→ Assignment
Write out the data exactly as given, dropping every picture.

>>>

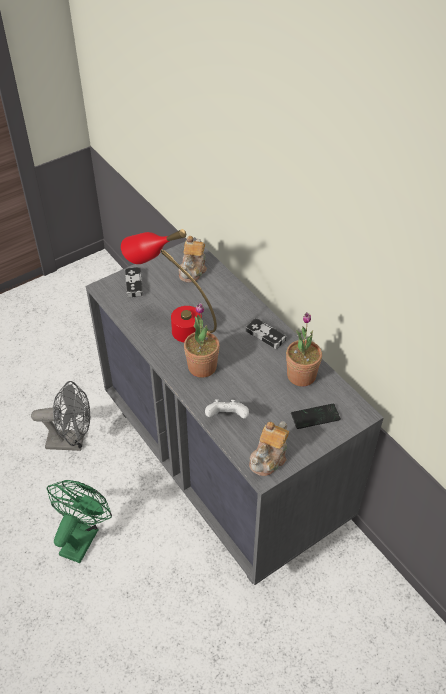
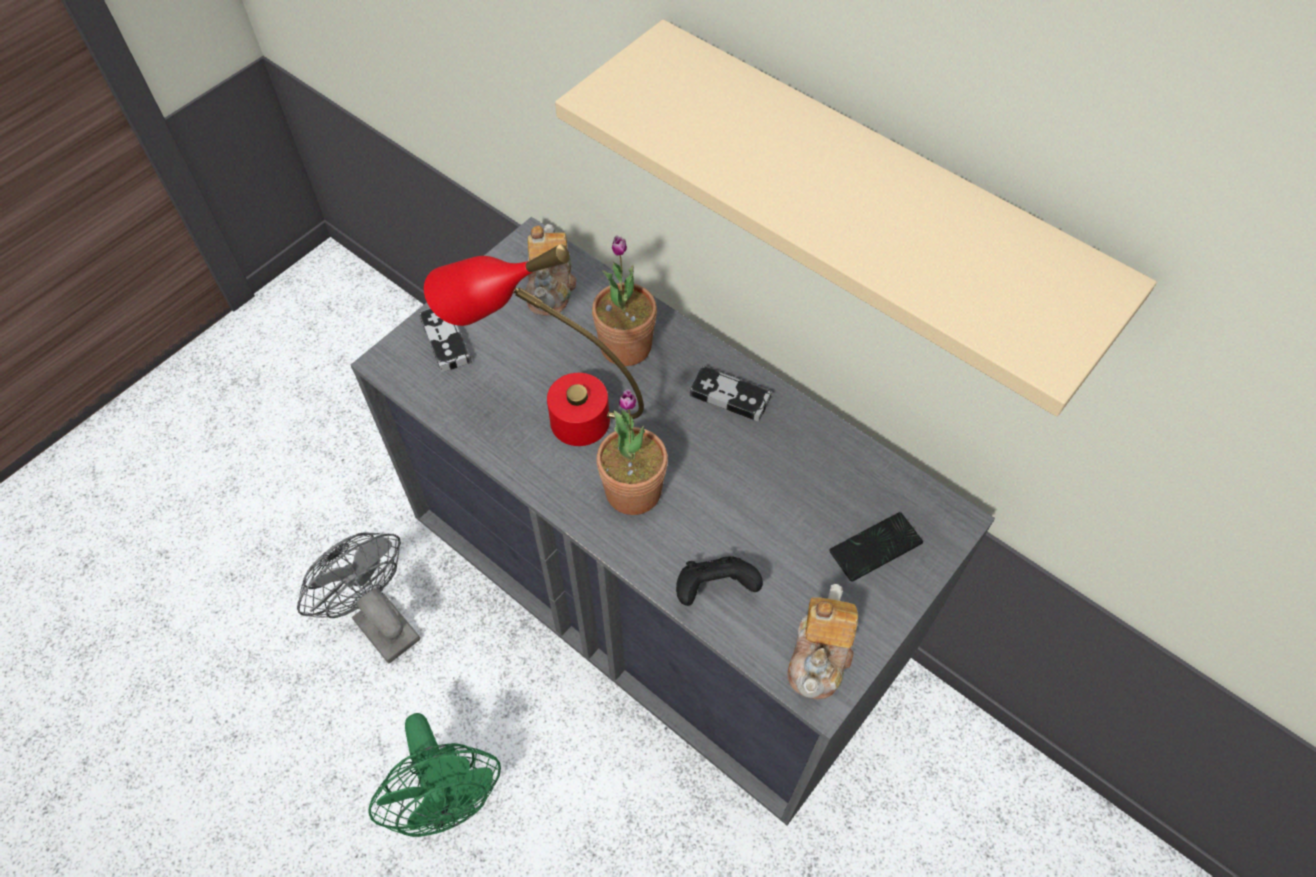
camera: 15 degrees left, 10 degrees up
(72, 441) = (379, 621): grey fan -> grey fan turned 120 degrees counterclockwise
(82, 536) = (450, 799): green fan -> green fan turned 150 degrees clockwise
(227, 417) = (714, 589): white game controller -> black game controller
(301, 375) = (822, 466): potted plant -> potted plant (626, 346)
(331, 234) = (871, 200): none -> beige shelf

<<<

→ Solution below
camera: 15 degrees left, 10 degrees up
(72, 441) = (379, 621): grey fan -> grey fan turned 120 degrees counterclockwise
(82, 536) = (450, 799): green fan -> green fan turned 150 degrees clockwise
(227, 417) = (714, 589): white game controller -> black game controller
(301, 375) = (822, 466): potted plant -> potted plant (626, 346)
(331, 234) = (871, 200): none -> beige shelf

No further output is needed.